By the late Seventies, Scialfa had landed work as a backup singer for Southside Johnny and the Asbury Jukes, which led to gigs with David Johansen and the Rolling Stones. In 1984, Springsteen auditioned her to join the E Street Band for the Born in the USA tour. They’d never had a woman in the band, he told her, warning her that he wasn’t sure how this would work. Three days before the tour, he invited her on the road.

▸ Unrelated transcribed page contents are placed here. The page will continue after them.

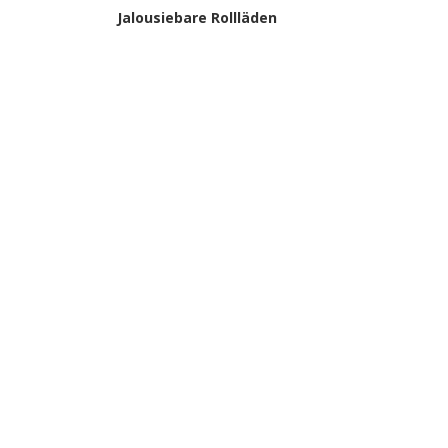
Jalousiebare Rollläden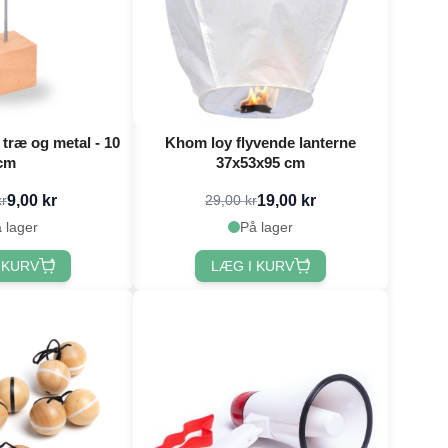
træ og metal - 10
Khom loy flyvende lanterne
cm
37x53x95 cm
9,00 kr
19,00 kr
kr
29,00 kr
 lager
På lager
 KURV
LÆG I KURV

Frantically, she learned all of the band’s songs, poring through piles of notebooks. (“I was a fan, but I listened to a lot of women’s music.”) On the tour’s opening night, she realized that the group was just as unprepared for her. “I was wearing some kind of pastel kind of ribbony top,” she says, “and Bruce goes, ‘Maybe you should wear something not as pretty.’ ” She laughs. “I tease him about it now. I’m surprised he didn’t ask me to get a haircut. He said, ‘Why don’t you try this?’ It was a T-shirt of his that said BROADWAY MOTORS on it.”
In 1985, Springsteen married actress Julianne Phillips, but a few years on, the marriage began to fray. Tunnel of Love, from 1987, chronicled their rocky relationship, and after Phillips saw tabloid photos of Scialfa and Springsteen together, she filed for divorce.
In 1990, Scialfa gave birth to their first son, Evan James, now fourteen. She and Springsteen married in 1991, the year their daughter, Jessica Rae, was born (their youngest son, Sam Ryan, is five). The couple have one of the most enduring marriages in rock, even if their kids are grossed out when she and Bruce kiss in the kitchen. “They say, ‘Please don’t do that in front of us,’ ” she says. “I said, ‘Hey, you’re going to be happy one day when you look back and know your parents really loved each other.’ ”
They live in a nineteenth-century farmhouse in Rumson, New Jersey, where their low-key lifestyle centers around the family. Indeed, if you live in Rumson or its environs, you are not issued your driver’s license unless you can do the “Jersey boast,” a story of your personal encounter with Bruce and Patti that concludes with the proud declaration that they are Just Like Us: “I saw Bruce and Patti at the grocery store/diner/dry cleaners, and they were so freakin’ down to earth. They were buying trash bags/talking to my sister’s cousin/eating pancakes while they sat in a booth, just like everyone else.”
“What am I supposed to do at a diner?” says Scialfa. “Speak in French?”
Scialfa’s peaceful home life has been the perfect perch from which to examine her past for 23rd Street Lullaby. “And it’s always fun going back,” she says. “I mean, you drive past your old high school, and even if everybody treated you terribly, you still go take a look, don’t you?”
And as she has excavated her past, she has unearthed some surprises. Until a high school girlfriend reminded her, she had utterly forgotten that when she was fifteen, she actually called Springsteen to audition for his band. “I had seen an ad in the Asbury Park Press,” she says. ” ‘Touring band, must be able to travel.’ ” She called the number and was pleased to discover that it was Springsteen, already known around town for his fast guitar playing. “He was very sweet on the phone,” Scialfa recalls. “I was so relieved.” How old are you? Springsteen asked. Fifteen, she replied. Well, that’s a little young, he said kindly. You should stay in school. But good luck. See you around.